▸ Task statement
From the line with "index mcp: (626, 1258)" to the last line of the material, both inclusive, transcribe every line exactly and nothing else.

▸ Source information
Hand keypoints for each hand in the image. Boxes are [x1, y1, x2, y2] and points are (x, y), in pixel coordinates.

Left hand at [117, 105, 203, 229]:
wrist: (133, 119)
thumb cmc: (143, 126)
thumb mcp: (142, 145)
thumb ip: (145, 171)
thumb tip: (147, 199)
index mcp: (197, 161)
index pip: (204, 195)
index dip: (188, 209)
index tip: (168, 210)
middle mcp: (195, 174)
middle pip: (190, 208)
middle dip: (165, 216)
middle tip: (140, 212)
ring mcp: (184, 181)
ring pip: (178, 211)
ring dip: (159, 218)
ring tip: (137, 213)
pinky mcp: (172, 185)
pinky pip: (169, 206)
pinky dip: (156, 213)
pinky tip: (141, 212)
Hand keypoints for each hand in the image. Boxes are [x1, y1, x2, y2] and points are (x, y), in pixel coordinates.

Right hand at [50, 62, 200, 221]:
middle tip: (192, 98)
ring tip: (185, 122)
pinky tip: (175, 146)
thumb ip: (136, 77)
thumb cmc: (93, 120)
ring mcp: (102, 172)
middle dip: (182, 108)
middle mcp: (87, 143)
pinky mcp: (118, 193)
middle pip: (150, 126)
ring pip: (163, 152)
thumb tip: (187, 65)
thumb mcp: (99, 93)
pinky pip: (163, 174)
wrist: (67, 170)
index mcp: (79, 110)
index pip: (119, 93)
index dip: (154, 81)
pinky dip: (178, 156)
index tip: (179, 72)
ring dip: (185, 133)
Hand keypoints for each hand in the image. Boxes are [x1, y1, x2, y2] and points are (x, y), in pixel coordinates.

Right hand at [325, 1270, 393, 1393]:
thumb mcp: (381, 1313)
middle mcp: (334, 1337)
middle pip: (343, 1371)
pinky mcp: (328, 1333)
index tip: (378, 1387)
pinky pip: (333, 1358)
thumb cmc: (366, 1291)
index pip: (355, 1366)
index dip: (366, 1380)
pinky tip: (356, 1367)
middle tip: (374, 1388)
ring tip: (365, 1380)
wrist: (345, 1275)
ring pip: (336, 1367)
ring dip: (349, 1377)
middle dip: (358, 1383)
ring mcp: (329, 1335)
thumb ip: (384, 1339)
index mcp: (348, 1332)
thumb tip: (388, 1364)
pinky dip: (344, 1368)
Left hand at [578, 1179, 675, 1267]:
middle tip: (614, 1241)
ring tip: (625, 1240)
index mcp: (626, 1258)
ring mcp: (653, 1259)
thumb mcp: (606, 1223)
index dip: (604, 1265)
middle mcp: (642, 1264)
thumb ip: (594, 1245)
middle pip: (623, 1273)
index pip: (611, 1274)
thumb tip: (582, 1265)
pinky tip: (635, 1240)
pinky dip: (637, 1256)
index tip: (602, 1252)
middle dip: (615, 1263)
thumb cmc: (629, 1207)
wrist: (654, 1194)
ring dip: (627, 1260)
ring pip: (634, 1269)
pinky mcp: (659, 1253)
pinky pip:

▸ Solution to this exercise
index mcp: (626, 1258)
ring mcp: (653, 1259)
thumb mcp: (606, 1223)
index dip: (604, 1265)
middle mcp: (642, 1264)
thumb ip: (594, 1245)
middle pip: (623, 1273)
index pip: (611, 1274)
thumb tip: (582, 1265)
pinky tip: (635, 1240)
pinky dip: (637, 1256)
index tip: (602, 1252)
middle dip: (615, 1263)
thumb cmc: (629, 1207)
wrist: (654, 1194)
ring dip: (627, 1260)
ring pip: (634, 1269)
pinky mcp: (659, 1253)
pinky pip:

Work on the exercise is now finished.